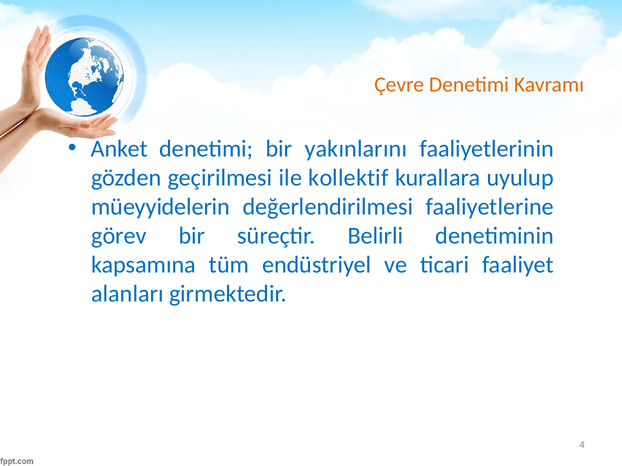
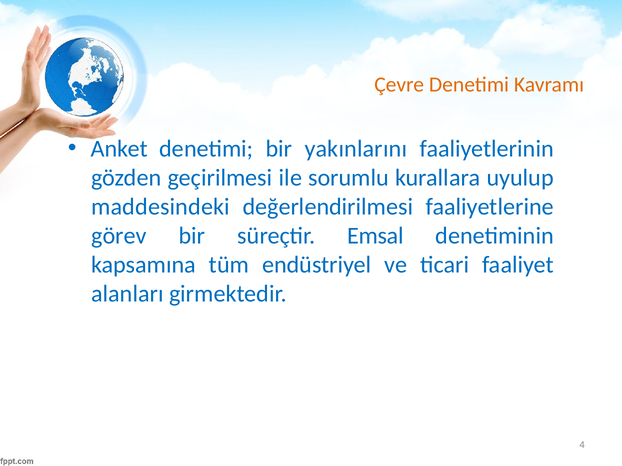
kollektif: kollektif -> sorumlu
müeyyidelerin: müeyyidelerin -> maddesindeki
Belirli: Belirli -> Emsal
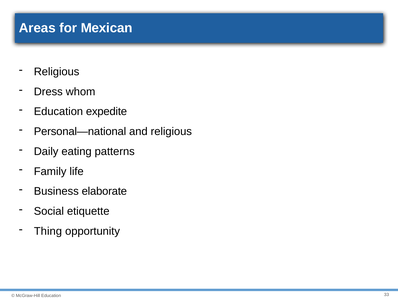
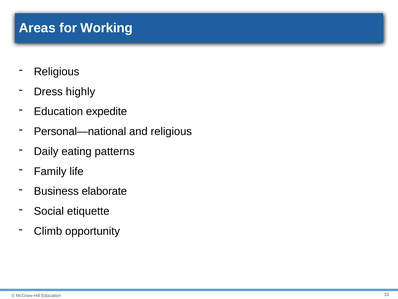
Mexican: Mexican -> Working
whom: whom -> highly
Thing: Thing -> Climb
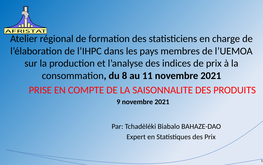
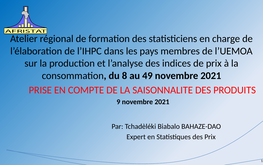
11: 11 -> 49
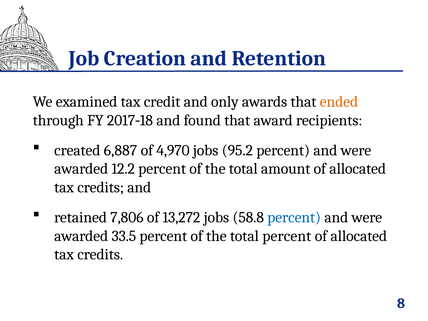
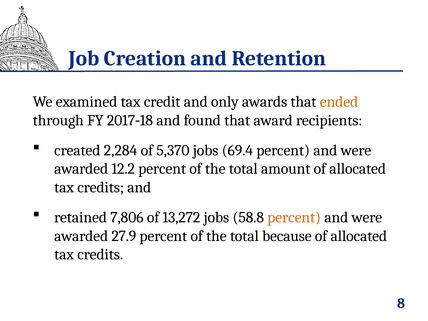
6,887: 6,887 -> 2,284
4,970: 4,970 -> 5,370
95.2: 95.2 -> 69.4
percent at (294, 217) colour: blue -> orange
33.5: 33.5 -> 27.9
total percent: percent -> because
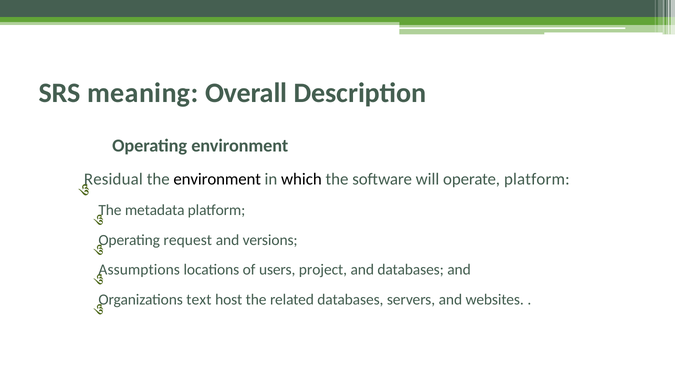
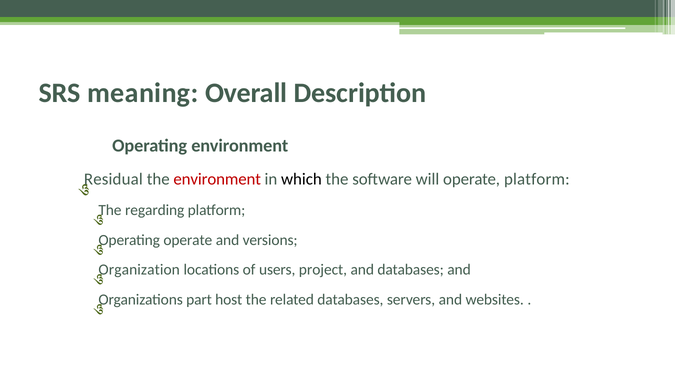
environment at (217, 179) colour: black -> red
metadata: metadata -> regarding
Operating request: request -> operate
Assumptions: Assumptions -> Organization
text: text -> part
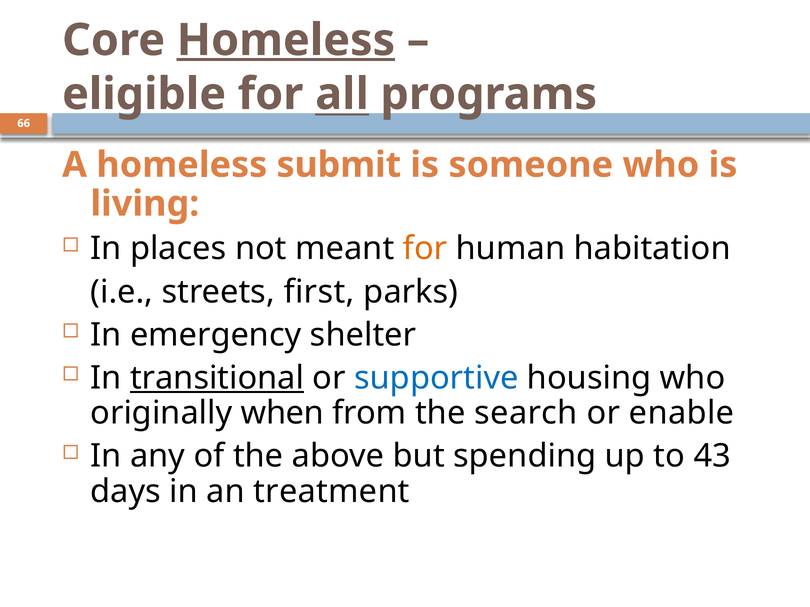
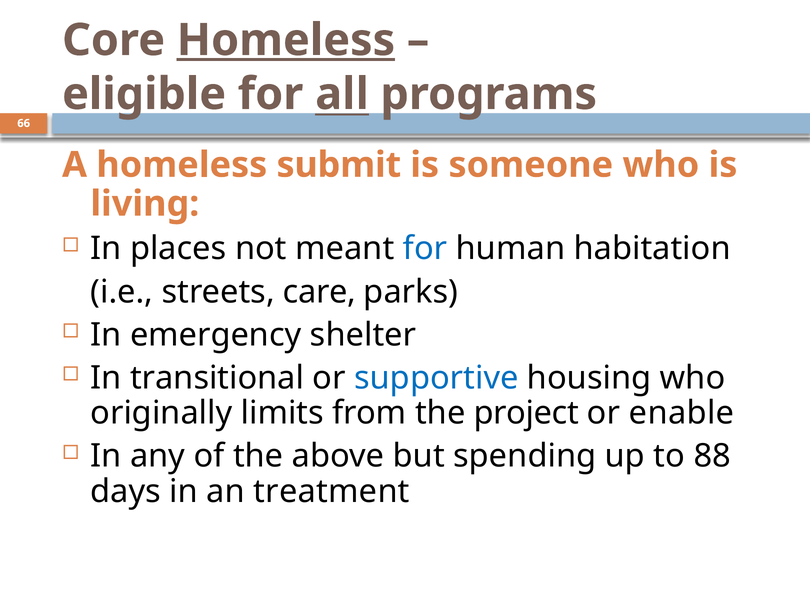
for at (425, 249) colour: orange -> blue
first: first -> care
transitional underline: present -> none
when: when -> limits
search: search -> project
43: 43 -> 88
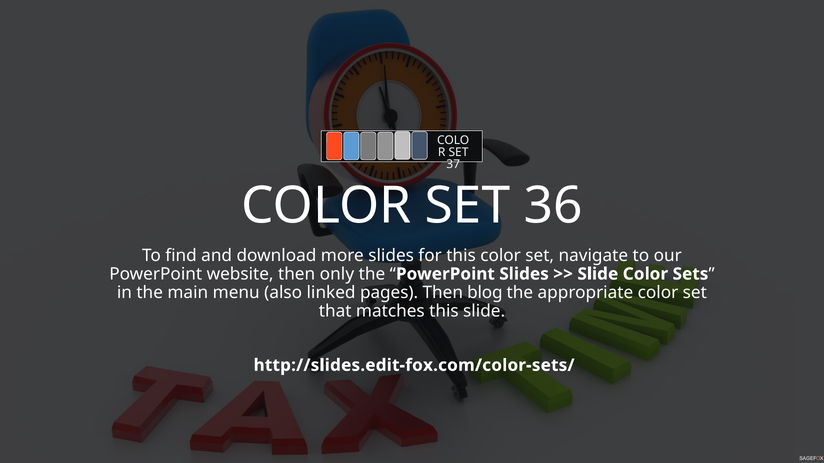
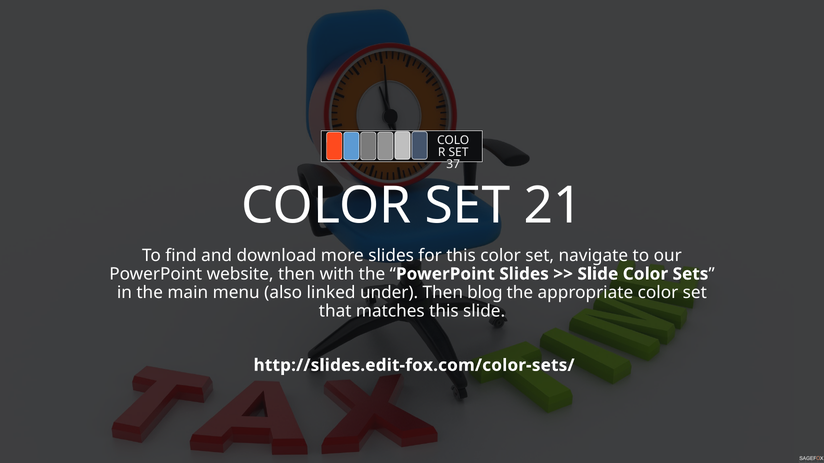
36: 36 -> 21
only: only -> with
pages: pages -> under
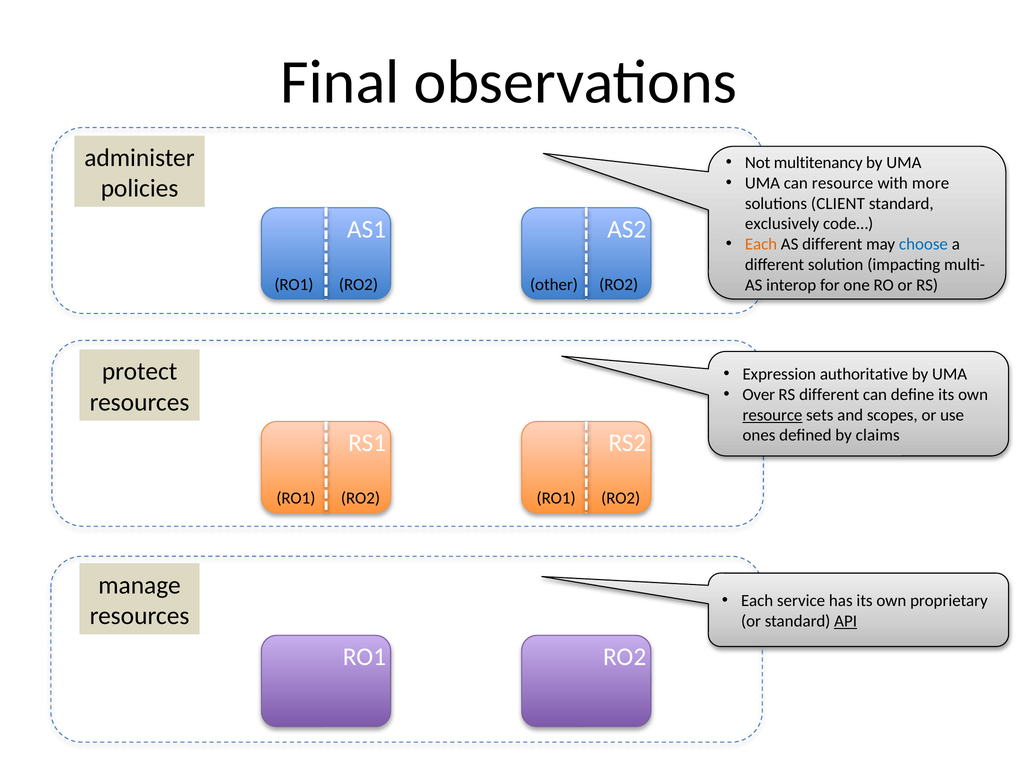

=-=-=-=-=

**Written request:** Copy the lines between the one containing "environment at (217, 179)" and the one containing "text: text -> part", inclusive, with no changes to any of them.

**Task solution:**
environment at (217, 179) colour: black -> red
metadata: metadata -> regarding
Operating request: request -> operate
Assumptions: Assumptions -> Organization
text: text -> part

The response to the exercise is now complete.